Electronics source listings
----------

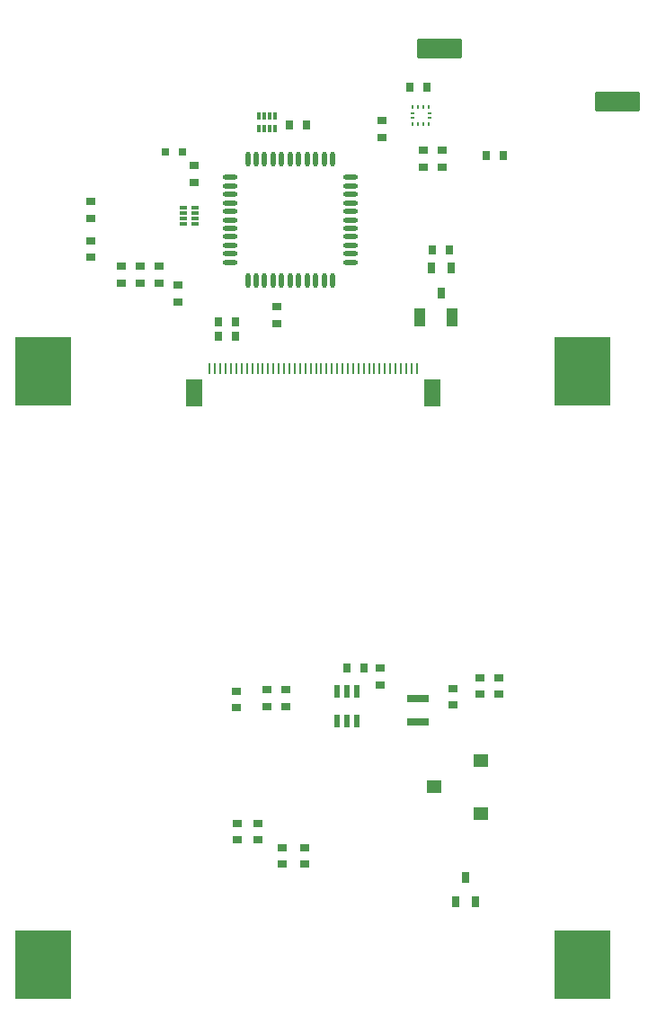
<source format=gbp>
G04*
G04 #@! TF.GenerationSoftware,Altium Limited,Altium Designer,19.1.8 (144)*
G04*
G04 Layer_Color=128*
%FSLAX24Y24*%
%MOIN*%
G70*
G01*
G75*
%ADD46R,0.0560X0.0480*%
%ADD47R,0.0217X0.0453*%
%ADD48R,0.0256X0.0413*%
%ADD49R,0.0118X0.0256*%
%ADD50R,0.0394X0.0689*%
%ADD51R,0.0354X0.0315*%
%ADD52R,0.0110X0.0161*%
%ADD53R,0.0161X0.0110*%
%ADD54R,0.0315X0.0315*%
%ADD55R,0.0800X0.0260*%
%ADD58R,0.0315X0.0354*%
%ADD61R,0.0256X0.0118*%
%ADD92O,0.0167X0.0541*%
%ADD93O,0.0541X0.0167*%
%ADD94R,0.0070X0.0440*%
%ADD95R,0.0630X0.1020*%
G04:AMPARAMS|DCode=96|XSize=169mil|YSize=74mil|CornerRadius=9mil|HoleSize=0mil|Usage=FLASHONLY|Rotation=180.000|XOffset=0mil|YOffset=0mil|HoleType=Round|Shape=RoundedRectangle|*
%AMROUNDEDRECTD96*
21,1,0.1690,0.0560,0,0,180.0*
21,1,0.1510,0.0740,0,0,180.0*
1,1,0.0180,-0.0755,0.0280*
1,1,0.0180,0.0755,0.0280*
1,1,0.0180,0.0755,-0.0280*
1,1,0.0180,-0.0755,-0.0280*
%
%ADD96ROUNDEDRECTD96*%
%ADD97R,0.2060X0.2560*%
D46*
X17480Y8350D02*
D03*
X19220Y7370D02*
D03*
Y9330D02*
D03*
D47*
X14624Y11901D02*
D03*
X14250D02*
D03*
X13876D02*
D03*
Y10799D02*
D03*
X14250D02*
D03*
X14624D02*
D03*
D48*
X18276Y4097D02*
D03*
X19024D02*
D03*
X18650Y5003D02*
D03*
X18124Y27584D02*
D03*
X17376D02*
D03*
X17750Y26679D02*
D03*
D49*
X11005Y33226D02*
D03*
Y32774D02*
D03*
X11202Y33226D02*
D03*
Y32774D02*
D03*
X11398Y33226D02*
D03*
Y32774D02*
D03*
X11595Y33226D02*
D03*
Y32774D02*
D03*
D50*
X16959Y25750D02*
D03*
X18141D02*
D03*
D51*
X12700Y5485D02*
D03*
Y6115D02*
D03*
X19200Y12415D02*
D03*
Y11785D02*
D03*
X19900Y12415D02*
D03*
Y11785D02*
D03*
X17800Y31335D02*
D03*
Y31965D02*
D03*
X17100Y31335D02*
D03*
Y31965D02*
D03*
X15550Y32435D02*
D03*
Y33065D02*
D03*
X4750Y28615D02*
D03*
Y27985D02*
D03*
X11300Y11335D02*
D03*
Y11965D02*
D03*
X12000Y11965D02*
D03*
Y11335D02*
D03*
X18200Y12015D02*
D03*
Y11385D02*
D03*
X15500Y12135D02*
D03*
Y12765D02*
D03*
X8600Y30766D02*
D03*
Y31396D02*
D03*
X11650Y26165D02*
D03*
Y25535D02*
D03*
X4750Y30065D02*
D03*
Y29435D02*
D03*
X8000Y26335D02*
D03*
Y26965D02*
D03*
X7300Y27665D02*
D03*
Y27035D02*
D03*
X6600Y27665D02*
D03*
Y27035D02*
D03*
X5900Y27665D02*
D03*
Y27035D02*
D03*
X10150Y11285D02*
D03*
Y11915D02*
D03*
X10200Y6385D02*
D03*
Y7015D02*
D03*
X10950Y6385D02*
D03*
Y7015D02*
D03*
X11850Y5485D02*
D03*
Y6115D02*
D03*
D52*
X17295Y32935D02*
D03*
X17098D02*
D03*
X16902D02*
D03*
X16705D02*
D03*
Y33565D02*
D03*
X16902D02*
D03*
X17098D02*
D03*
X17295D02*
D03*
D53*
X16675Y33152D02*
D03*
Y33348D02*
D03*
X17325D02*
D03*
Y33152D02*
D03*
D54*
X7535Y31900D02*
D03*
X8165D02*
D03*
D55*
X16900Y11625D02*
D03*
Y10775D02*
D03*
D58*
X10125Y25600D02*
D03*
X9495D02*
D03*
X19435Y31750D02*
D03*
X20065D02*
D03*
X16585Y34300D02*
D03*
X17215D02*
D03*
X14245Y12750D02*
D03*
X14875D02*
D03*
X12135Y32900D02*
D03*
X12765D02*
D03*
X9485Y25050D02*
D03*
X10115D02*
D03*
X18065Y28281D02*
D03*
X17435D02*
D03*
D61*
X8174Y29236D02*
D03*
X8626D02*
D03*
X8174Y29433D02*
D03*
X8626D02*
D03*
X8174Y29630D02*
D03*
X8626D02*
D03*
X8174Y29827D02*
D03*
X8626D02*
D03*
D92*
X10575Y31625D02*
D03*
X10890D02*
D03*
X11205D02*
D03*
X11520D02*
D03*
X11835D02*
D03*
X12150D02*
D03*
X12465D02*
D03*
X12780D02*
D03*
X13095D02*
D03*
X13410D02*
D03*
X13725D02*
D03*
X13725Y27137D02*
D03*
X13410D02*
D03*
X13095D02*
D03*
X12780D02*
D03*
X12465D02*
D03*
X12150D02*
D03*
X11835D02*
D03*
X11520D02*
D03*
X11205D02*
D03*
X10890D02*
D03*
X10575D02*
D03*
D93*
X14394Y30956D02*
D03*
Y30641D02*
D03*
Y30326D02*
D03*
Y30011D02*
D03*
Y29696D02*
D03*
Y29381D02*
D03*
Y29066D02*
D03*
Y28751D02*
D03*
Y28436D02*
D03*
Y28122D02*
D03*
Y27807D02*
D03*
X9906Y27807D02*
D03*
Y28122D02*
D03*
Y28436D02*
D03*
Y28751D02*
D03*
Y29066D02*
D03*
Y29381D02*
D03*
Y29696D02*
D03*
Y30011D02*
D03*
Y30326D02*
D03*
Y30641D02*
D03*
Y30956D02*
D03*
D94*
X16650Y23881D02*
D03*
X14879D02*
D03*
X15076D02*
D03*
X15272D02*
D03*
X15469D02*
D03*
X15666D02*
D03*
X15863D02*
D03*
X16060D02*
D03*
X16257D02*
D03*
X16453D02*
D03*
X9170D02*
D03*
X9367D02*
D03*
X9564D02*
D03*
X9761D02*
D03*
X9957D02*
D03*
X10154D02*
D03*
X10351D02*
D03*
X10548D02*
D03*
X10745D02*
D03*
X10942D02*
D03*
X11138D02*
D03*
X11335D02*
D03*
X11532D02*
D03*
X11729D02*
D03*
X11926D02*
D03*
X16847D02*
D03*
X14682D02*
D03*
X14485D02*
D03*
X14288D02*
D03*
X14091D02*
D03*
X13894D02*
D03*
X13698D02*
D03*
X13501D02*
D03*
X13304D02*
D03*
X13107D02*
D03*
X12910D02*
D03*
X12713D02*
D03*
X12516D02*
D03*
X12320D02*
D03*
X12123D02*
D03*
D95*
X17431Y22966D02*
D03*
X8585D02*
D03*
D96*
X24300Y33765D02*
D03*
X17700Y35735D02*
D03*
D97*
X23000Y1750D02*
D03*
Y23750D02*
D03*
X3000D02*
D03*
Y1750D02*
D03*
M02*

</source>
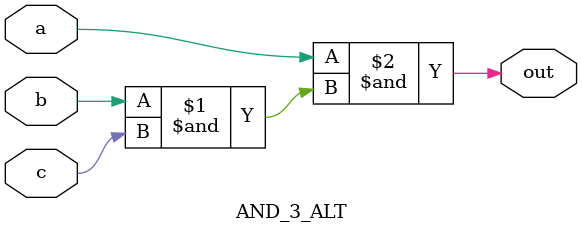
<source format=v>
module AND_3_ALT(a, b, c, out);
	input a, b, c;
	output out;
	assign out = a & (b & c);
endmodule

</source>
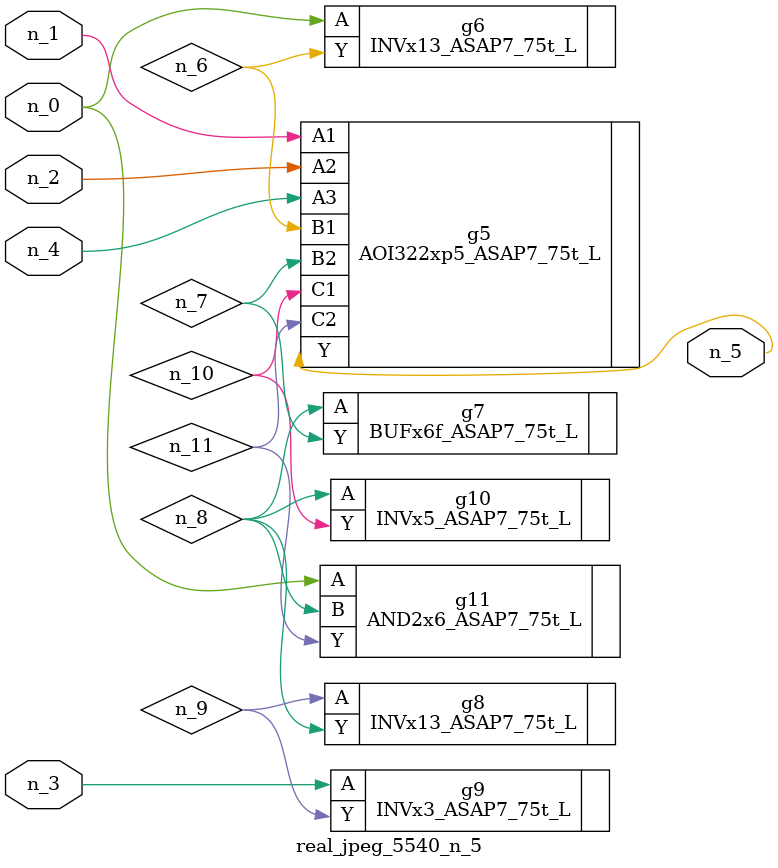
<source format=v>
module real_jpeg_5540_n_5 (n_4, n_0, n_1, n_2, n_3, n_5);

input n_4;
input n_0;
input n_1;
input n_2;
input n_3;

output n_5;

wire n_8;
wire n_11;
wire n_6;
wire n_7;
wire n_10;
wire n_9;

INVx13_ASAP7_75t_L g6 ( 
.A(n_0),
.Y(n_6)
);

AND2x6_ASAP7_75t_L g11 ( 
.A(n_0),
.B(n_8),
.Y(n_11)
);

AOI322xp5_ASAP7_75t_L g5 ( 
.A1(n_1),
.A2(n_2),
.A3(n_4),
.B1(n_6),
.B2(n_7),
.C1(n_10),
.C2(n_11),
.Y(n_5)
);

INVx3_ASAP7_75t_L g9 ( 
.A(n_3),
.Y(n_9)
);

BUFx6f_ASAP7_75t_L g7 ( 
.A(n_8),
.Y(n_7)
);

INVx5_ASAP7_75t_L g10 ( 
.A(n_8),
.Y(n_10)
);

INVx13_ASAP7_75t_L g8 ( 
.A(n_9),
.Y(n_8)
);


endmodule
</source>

----------

• WORK TO COMPLETE:
Above are records; repeat only the lines starting at the line with "X17295Y32935D02*" and ending at the line with "X19435Y31750D02*", exactly as they appear, both included.

• ANSWER BELOW:
X17295Y32935D02*
D03*
X17098D02*
D03*
X16902D02*
D03*
X16705D02*
D03*
Y33565D02*
D03*
X16902D02*
D03*
X17098D02*
D03*
X17295D02*
D03*
D53*
X16675Y33152D02*
D03*
Y33348D02*
D03*
X17325D02*
D03*
Y33152D02*
D03*
D54*
X7535Y31900D02*
D03*
X8165D02*
D03*
D55*
X16900Y11625D02*
D03*
Y10775D02*
D03*
D58*
X10125Y25600D02*
D03*
X9495D02*
D03*
X19435Y31750D02*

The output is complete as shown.